Egyptian governorates showed varied performances on regulations applied for small and medium enterprises, according to a report conducted by the World Bank and the International Finance Corporation (IFC) in collaboration with the Egyptian government.
The report, titled “Doing Business in Egypt 2014: Understanding Regulations for Small and Medium-Size Enterprises [SMEs]”, measured business regulations that affect small and medium-sized limited liability companies, which make up three quarters of Egypt’s labour force and account for approximately 63% of its GDP.
The report focuses on measuring four key concerns and how they are regulated and implemented, such as: starting a business, dealing with construction permits, registering property and enforcing contracts.
The report covered 15 Egyptian provinces including Cairo, Giza, Alexandria, Assiut, Aswan, Port Said, Suez, Damietta and Sohag.
The location and ports were selected in conjunction with the General Authority for Investment and Free Zones (GAFI), under the supervision of the Ministry of Investment and Ministry of State for Local Development.
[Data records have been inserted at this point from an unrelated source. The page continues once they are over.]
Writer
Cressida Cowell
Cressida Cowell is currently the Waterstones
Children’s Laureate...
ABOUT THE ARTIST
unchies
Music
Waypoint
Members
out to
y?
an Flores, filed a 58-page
“We hope to be able to include all 27 governorates in future reports while adding different indicators,” said Minister of Investment Osama Saleh in the “Launch of Doing Business in Egypt” conference on 9 December.
Discussing the standardisation of the procedures, Saleh said that Egypt needs to follow through on the promises it made to foreign investors, adding that “we don’t want investors to complain on how a regulation was implemented in one governorate and not in others.”
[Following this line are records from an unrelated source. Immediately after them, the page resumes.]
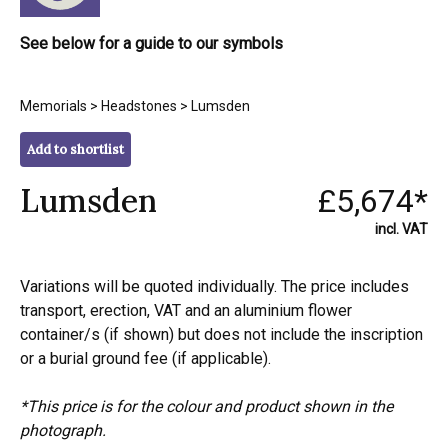
See below for a guide to our symbols
Memorials
>
Headstones
> Lumsden
Add to shortlist
Lumsden
£5,674*
incl. VAT
Variations will be quoted individually. The price includes
transport, erection, VAT and an aluminium flower
container/s (if shown) but does not include the inscription
or a burial ground fee (if applicable).
*This price is for the colour and product shown in the
photograph.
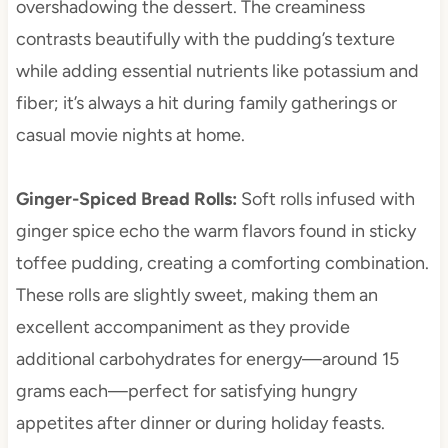
overshadowing the dessert. The creaminess
contrasts beautifully with the pudding’s texture
while adding essential nutrients like potassium and
fiber; it’s always a hit during family gatherings or
casual movie nights at home.
Ginger-Spiced Bread Rolls
:
Soft rolls infused with
ginger spice echo the warm flavors found in sticky
toffee pudding, creating a comforting combination.
These rolls are slightly sweet, making them an
excellent accompaniment as they provide
additional carbohydrates for energy—around 15
grams each—perfect for satisfying hungry
appetites after dinner or during holiday feasts.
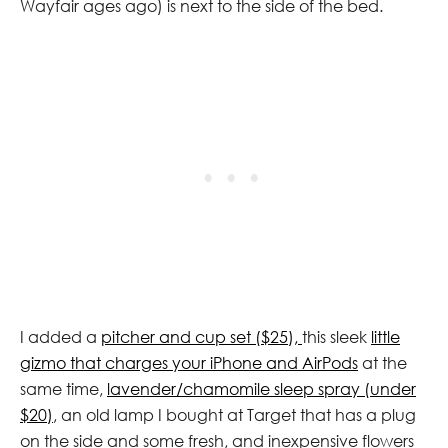
Wayfair ages ago) is next to the side of the bed.
I added a
pitcher and cup set ($25),
this sleek
little
gizmo that charges your iPhone and AirPods
at the
same time,
lavender/chamomile sleep spray (under
$20)
, an old lamp I bought at Target that has a plug
on the side and some fresh, and inexpensive flowers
The report indicated that it was easier to start a business in Alexandria, Cairo and Giza, which on average takes about seven procedures and eight days. The report also indicates that dealing with construction permits was easier in Port Said while enforcing a contract was best implemented in Damietta.
Meanwhile, Aswan was ranked as the most burdensome governorate to start a business, enforcing a contract was toughest in Cairo and registering property was most difficult in Damietta. The report also cites Alexandria as the most challenging province to grant a construction permit, taking on average upward of seven months.
One of the top performing governorates was Ismailia, which ranked in the top third for all four indicators, far exceeding the performance of the rest of the country.
The report emphasised the importance of cooperation between cities, stating, “ If the policy makers of a hypothetical city were to combine streamlined inspections and approval processes as well as the lower costs in Suez with the speed of Ismailia, the city would rank 39th out of 189 economies in the category dealing of ‘construction permits’.”
On a more general level, the report placed Egypt in the 50th position, out of 188 worldwide economies, in the “starting a business” category. Meanwhile the average placement of Middle East and North Africa (MENA) in starting the business category was 112.
Egypt also exceeds the average rating for the Middle East and North Africa (MENA) in the “trading across borders” category, ranking at number 83, with MENA’s average rank being 89. Egypt also ranks impressively in the “gaining credit category,” placed number 86 worldwide, far exceeding the 133 average rank in MENA.
However, on the overall “ease of doing business” category, Egypt placed 128th, while the average in MENA region is 107.
“There is much room for making the lives of local businesses easier through clearer and more transparent rules applied more consistently,” the report stated.
Egypt placed 149th and 105th in dealing with construction permits and supplying electricity, and came in 105th in the “registration of property” category.
The report claims that “Egypt still faces structural challenges that impede private sector activity. A history of government intervention created limited opportunities for entrepreneurship.”
“Egyptian policymakers have a unique opportunity to address many of the obstacles currently facing local entrepreneurs,” said Alessio Zanelli, private sector development specialist at the World Bank’s Global Indicators group.